● Task requirements:
a – Answer these from the court opinion excerpt, marking each answer (i), (ii), (iii):
(i) At which two stages did Marcyniuk fail to raise his jury selection claims?
(ii) What does Marcyniuk assert the district court should have ordered on cause?
(iii) Which case is cited as the source of the three-part showing for ineffective assistance of state post-conviction counsel?
b – List every case the court opinion excerpt refers to by name.
c – Carry the court opinion excerpt forward from its last sentence, in the same legal style.
Given text section start
The parties do not dispute that because Marcyniuk failed to raise his jury selection claims on direct appeal or during his Rule 37 hearing, these claims are procedurally defaulted. See Anderson, 938 F.3d at 954; see also Ruiz v. Norris, 71 F.3d 1404, 1409 (8th Cir. 1995) (finding claim that defendant failed to raise on direct appeal to the Arkansas Supreme Court or during state post-conviction proceedings was procedurally defaulted). The parties diverge as to whether the district court correctly determined that Marcyniuk failed to demonstrate cause to excuse the procedural default of these claims. Marcyniuk argues that he demonstrated cause to excuse the procedural default of each of his jury selection claims by showing that state officials interfered with his ability to comply with the procedural rule and the factual basis of his claims was not reasonably available to his state post-conviction counsel and, additionally, that he demonstrated cause to excuse the procedural default of his ineffective assistance of trial counsel claim under Martinez. Marcyniuk further contends that, without a hearing, the district court lacked an adequate basis for its ruling that cause had not been shown. He asserts that the district court should have ordered discovery and a hearing on cause because the extent of state officials’ interference and state post-conviction counsel's efforts to investigate the pretrial jury selection procedure is not known. We disagree. For the reasons that follow, we hold that the district court correctly determined that Marcyniuk did not demonstrate cause to excuse the procedural default of his claims, and it did not abuse its discretion in denying his request for discovery and an evidentiary hearing on cause and prejudice.
A.
We first address Marcyniuk's argument that he demonstrated cause to excuse the procedural default of his jury selection ineffective assistance of counsel claim under Martinez. A petitioner claiming, as Marcyniuk does here, ineffective assistance of state post-conviction counsel as cause must demonstrate the following in order to excuse procedural default:
(1) the claim of ineffective assistance of trial counsel was a “substantial” claim; (2) the “cause” consisted of there being “no counsel” or only “ineffective” counsel during the state collateral review proceeding; and (3) the state collateral review proceeding was the “initial” review proceeding with respect to the “ineffective-assistance-of-trial-counsel claim.”
Harris, 984 F.3d at 648 (citation omitted).
Given text section end
Record set section start
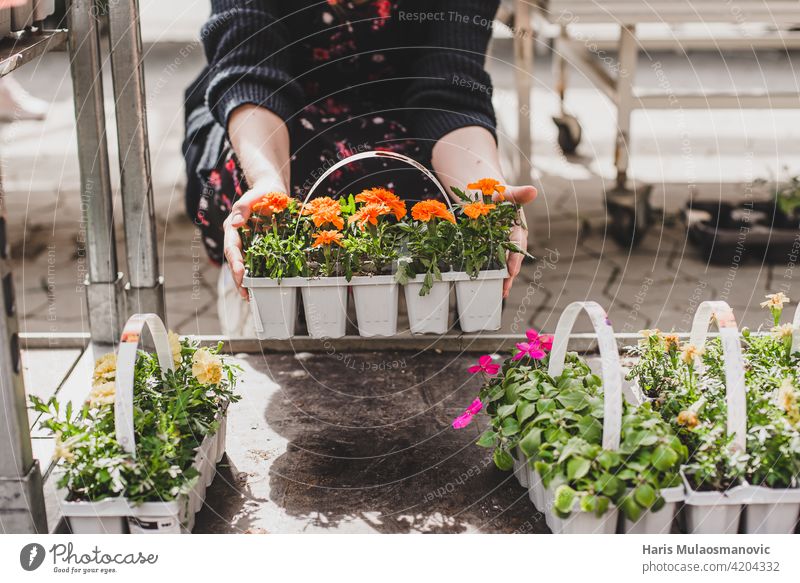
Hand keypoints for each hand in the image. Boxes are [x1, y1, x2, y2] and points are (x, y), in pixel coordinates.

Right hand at [223, 179, 287, 298]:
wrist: (273, 190)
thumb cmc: (263, 192)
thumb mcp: (253, 196)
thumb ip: (243, 207)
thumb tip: (235, 223)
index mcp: (233, 228)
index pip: (232, 248)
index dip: (235, 261)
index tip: (240, 272)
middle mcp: (238, 238)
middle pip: (235, 262)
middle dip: (238, 278)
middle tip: (245, 293)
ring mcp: (248, 244)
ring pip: (243, 266)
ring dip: (245, 282)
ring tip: (249, 296)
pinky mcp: (259, 247)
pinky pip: (256, 264)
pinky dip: (257, 276)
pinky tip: (260, 288)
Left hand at [494, 185, 536, 297]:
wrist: (488, 196)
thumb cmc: (500, 195)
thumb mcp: (507, 193)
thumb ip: (518, 194)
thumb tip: (532, 191)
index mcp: (518, 229)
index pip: (517, 246)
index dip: (515, 259)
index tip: (511, 271)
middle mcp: (513, 241)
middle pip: (512, 260)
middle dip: (510, 275)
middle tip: (505, 288)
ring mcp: (503, 246)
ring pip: (504, 264)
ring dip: (503, 278)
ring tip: (500, 292)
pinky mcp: (492, 248)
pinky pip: (493, 262)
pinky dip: (492, 273)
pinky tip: (488, 284)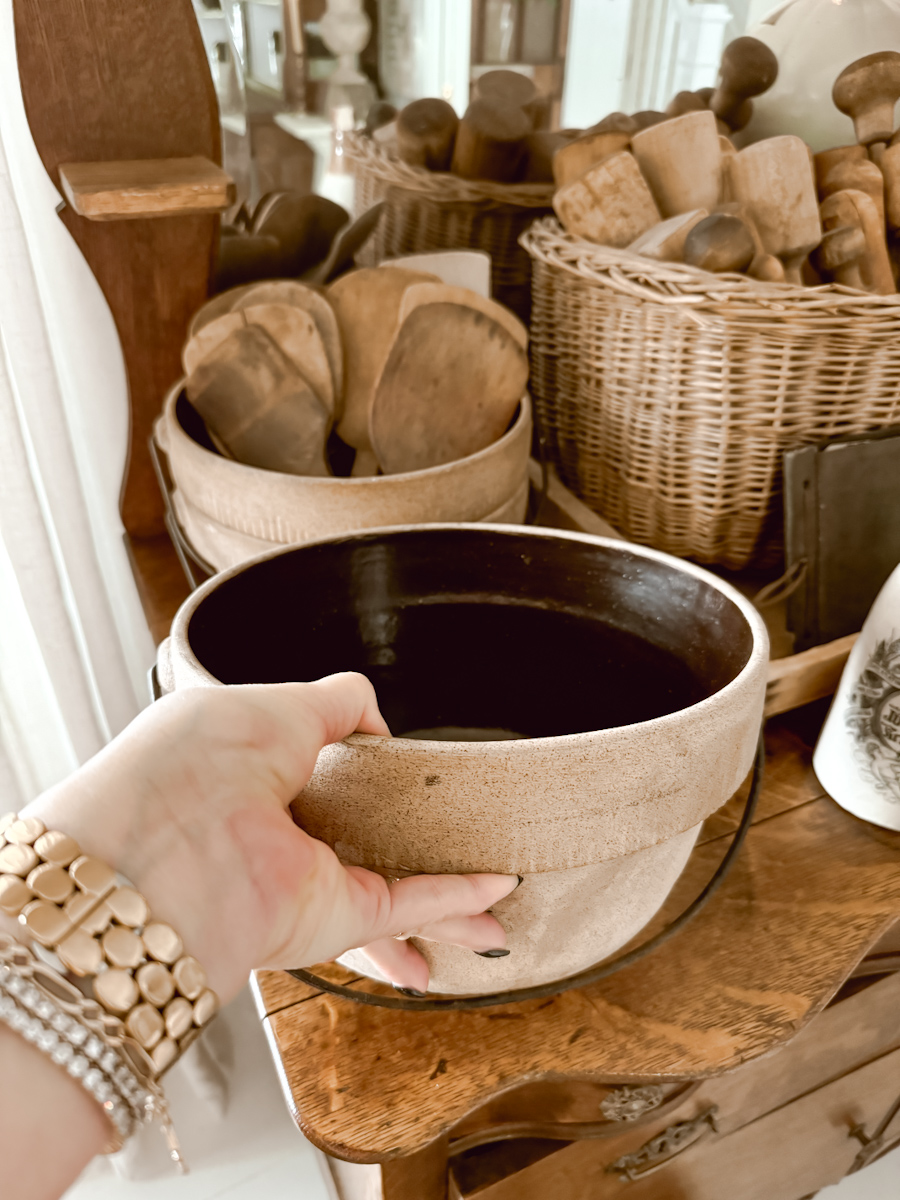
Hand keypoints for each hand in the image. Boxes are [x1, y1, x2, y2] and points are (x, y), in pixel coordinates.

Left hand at [21, 674, 516, 1000]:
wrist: (158, 854)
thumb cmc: (186, 771)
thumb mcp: (270, 703)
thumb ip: (333, 704)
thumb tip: (375, 721)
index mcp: (252, 773)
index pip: (319, 773)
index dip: (359, 768)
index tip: (400, 767)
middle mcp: (278, 830)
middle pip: (366, 837)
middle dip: (413, 842)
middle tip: (460, 830)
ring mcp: (307, 877)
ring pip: (396, 884)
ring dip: (452, 897)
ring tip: (495, 898)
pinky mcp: (330, 917)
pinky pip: (407, 906)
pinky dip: (454, 902)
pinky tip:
Record set section end
● Exercise results:
a –
(i) On direct appeal and during his Rule 37 hearing.
(ii) Discovery and a hearing.
(iii) Harris, 984 F.3d at 648.

b –
Anderson
Ruiz v. Norris
Martinez
Harris

c –
Beginning with the first requirement, this Court recently explained that “[a] ‘substantial claim’ is one with ‘some merit,’ ” and “Martinez’s some-merit requirement ‘means that whether [the claimant's] trial counsel was ineffective ․ must at least be debatable among jurists of reason.’ ” Dorsey v. Vandergriff, 30 F.4th 752, 756 (8th Cir. 2022) (second and third alterations in original) (citations omitted). Thus, to demonstrate that his ineffective assistance of trial counsel claim is “substantial,” Marcyniuk must show that it is at least debatable among jurists of reason whether his trial counsel's performance was deficient and whether this deficient performance prejudiced him. See id. at 757; Strickland v. Washington, 466 U.S. 668, 687, 104 S.Ct. 2052, 80 L.Ed.2d 674 (1984). “[A] court need not determine whether counsel's performance was deficient before examining the prejudice suffered by the defendant as a result of the alleged deficiencies.” Strickland, 466 U.S. at 697, 104 S.Ct. 2052. Because Marcyniuk fails to show that his trial counsel's alleged deficient performance prejudiced him, we need not address whether his trial counsel's performance was, in fact, deficient. See id.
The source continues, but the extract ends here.